All-caps paragraphs are an example of self-defeating typography. If you need readers to pay attention to an important part of your document, the last thing you want is for them to skim over it. But that’s what inevitably happens with all-caps paragraphs, because they’re so difficult to read.

To emphasize a paragraph, you have better options. Use rules and borders. Add a heading that labels it Important. Run it in a larger point size. But don’t capitalize it.
The terms uppercase and lowercase come from traditional print shops. Capital letters, used less frequently, were stored in a case on a shelf above the other letters (then called minuscule letters).
by the way
· “Why reject underlining but not caps? Aren’t they both typewriter habits?” No. Caps are the original alphabetic characters.
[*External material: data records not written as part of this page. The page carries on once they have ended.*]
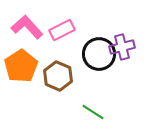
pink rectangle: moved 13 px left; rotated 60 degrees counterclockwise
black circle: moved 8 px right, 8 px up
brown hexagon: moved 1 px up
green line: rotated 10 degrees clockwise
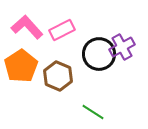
purple cross: rotated 15 degrees counterclockwise
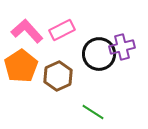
pink L-shape: moved 4 px down
purple cross: rotated 15 degrees clockwise
brown hexagon: rotated 12 degrees clockwise
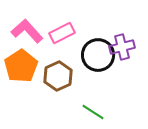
pink rectangle: moved 3 px down
black circle: moved 1 px left, 1 px down
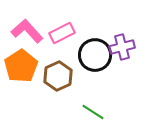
black circle: moved 3 px left
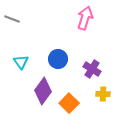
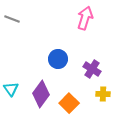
cyan triangle: moved 10 px left, 27 px down
purple diamond: moved 2 px left, 3 px down
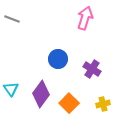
yellow cross: moved 10 px down; rotated 16 degrees counterclockwise
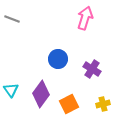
cyan triangle: moved 1 px down
orange square: moved 1 px down; rotated 18 degrees clockwise
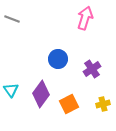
purple cross: rotated 24 degrees clockwise
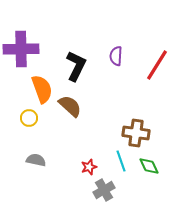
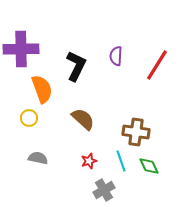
brown semicircle: moved 13 px right, 13 px down
brown cross: moved 1 px up
gray semicircle: moved 2 px right, 2 px up
red star: moved 6 px up
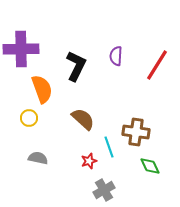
cyan line: moved 12 px left, 14 px up
green diamond: moved 1 px right
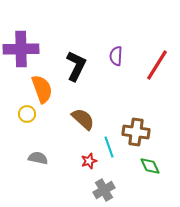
yellow circle: moved 2 px left, 4 px up
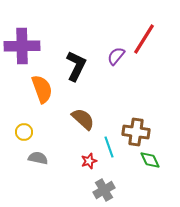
purple cross: moved 1 px right, 3 px up
purple semicircle: rotated 36 degrees clockwise
red line: moved 13 px left, 26 px up
yellow circle: moved 3 px left, 18 px down
green diamond: moved 6 px up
They are part of the oldest traditions of our written language. Underlining cannot claim a similar pedigree. Caps in English descend directly from the Latin alphabet. (That’s why basic, unstyled fonts are called roman.) Through the early Middle Ages, scribes in Europe adapted the Latin alphabet into smaller, more casual forms, called minuscules. In the 700s, Charlemagne started a project to create a standardized script across his empire. That script, Carolingian minuscule, spread through Europe and popularized the combination of uppercase and lowercase letters that’s been a feature of printed European languages since then.

· To those holdouts who are still typing emails in all caps: enough already. YOU DON’T HAVE TO SHOUT. WE CAN HEAR YOU JUST FINE.